Wednesday of the First Week in Lent (February 25th, 2015)

The Old Testament Book of the Prophet Jonah is one of the most delightful books of the Bible and is best described as a combination of an action adventure, a comedy and some of the most intense theological reflection in all the Scriptures

The prophet Jonah was one of the most reluctant and successful of the Israelite prophets. Sent by God to preach repentance to the Ninevites, the mortal enemies of the Israelites, Jonah resists, going the exact opposite direction of where God wants him to go! Jonah’s sense of justice is that it would be best that God destroy the Ninevites and he would rather not have a part in a plan that might deliver them from God’s wrath.

God has his own plans for Jonah and the Ninevites, and today’s scripture illuminates in a radiant display that God is the great giver of second chances. He sends his prophets to preach repentance, not so that people will fear his destructive wrath, but so that they will know that God wants to save us- he wants to give each and every one of us another chance.

But is it a second chance that we want? There is an adage that is sadly, most of the time true- that we would rather be ruined than changed. Repentance means that we are willing to admit that we are wrong and that we have to live differently, act differently, think differently. This is hard, and many prefer the misery of a sin-filled status quo because the prospect of changing seems so difficult.

But the stakes are very high in our refusal to repent, our refusal to change. God’s wrath does not so much mean that he does something horrible to us to punish us, but rather that we are beset with the consequences of our refusal to repent, our refusal to change. These consequences are usually pretty grim- in our refusal to repent we impose upon ourselves heavy burdens that can crush our souls.
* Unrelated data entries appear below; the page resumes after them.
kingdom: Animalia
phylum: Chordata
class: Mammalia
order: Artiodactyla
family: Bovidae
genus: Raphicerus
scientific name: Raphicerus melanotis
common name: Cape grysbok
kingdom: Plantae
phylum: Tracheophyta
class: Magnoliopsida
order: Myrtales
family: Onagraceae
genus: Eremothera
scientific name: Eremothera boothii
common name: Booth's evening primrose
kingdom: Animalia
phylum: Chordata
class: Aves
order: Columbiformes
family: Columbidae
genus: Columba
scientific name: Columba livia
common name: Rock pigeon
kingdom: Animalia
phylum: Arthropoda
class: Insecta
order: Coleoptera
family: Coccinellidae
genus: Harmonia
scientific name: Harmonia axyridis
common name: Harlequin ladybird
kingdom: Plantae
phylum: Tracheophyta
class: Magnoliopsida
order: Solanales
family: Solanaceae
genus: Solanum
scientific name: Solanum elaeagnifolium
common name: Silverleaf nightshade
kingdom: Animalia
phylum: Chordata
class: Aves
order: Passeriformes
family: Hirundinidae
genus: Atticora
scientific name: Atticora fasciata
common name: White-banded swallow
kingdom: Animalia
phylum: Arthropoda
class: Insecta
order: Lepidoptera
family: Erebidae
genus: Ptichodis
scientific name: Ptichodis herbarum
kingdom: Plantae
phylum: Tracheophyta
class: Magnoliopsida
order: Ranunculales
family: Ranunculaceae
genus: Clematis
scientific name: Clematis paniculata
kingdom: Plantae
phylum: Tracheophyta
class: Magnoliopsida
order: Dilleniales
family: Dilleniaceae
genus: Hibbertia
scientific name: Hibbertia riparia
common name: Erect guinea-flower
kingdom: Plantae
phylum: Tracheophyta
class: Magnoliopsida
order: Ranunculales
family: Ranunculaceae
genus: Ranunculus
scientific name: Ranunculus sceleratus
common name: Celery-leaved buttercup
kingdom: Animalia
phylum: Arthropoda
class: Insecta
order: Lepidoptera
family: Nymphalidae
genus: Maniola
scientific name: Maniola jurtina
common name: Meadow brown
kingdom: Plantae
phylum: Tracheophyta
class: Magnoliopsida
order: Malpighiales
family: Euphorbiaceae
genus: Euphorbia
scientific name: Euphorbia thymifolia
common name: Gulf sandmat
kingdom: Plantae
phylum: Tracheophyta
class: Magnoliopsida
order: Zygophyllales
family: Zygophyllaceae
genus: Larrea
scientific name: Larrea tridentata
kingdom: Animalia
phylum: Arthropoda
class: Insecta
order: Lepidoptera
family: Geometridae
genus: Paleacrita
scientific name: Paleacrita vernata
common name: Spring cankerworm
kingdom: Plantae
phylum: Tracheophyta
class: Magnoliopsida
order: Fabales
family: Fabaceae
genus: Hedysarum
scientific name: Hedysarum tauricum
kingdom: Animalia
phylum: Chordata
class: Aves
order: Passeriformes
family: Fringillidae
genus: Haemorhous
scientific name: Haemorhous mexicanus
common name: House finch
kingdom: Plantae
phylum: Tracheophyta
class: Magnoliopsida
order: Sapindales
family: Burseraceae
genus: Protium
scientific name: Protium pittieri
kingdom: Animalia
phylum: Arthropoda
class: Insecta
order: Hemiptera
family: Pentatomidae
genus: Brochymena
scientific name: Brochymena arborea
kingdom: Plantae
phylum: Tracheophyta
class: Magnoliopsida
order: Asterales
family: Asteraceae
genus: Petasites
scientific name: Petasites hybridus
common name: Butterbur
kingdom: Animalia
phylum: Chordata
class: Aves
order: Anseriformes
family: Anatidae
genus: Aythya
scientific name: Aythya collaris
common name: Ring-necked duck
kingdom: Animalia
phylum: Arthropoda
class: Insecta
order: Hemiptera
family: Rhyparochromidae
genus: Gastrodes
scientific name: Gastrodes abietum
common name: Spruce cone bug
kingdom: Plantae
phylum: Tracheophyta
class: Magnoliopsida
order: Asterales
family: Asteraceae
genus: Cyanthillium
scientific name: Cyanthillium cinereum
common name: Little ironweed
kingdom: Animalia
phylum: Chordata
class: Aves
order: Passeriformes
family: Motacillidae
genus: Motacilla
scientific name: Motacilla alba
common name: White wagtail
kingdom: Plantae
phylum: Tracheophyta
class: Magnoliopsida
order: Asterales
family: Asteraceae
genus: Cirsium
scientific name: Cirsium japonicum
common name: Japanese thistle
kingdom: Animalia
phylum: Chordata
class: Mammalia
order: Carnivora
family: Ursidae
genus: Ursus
Lent is a privileged opportunity to repent and we should take this opportunity seriously. Waiting to repent until some other time or thinking oneself exempt is really quite dangerous. The opportunity to repent is now. We may not have this opportunity later. Then what?

Repentance is integral to being a disciple.

Repentance is not just a matter of thinking that one can be forgiven or feeling that one is guilty. Repentance happens for us in a Sacrament, a Sacrament called the Sacrament of Reconciliation. This Sacrament is not a spiritual option invented by the Church, but it is a gift from the Lord Jesus himself. It is in this Sacrament that we receive ourselves what God proclaimed through Jonah and offered to the Ninevites- the mercy of God and the grace of another chance.

Few seem to have recourse to this Sacrament. Perhaps they seek another sign than the sign that Christ has given to us in the Sacraments of his Church. Many think that God’s grace can be invented out of inner experiences of ideas and feelings, but God’s grace does not come to us in this way- God’s grace comes to us in an encounter with Christ the Lord, who gives himself to us in the Sacraments so that we can know him and serve him. If we seek signs other than the Sacraments Christ has given us, then there is no more appropriate a Gospel passage for us (and any other generation that seeks for itself something other than what Christ offers to us so that we might repent and be saved) then today’s excerpt from the Gospel of Luke:

“At the judgment, the men of Ninevah will arise with this generation and condemn it, because at the preaching of Jonah, they repented and there is something greater than Jonah here”.

Indeed, there is something greater than Jonah here- the divine life and presence of the Lord Jesus given to us in the Sacraments of his Church.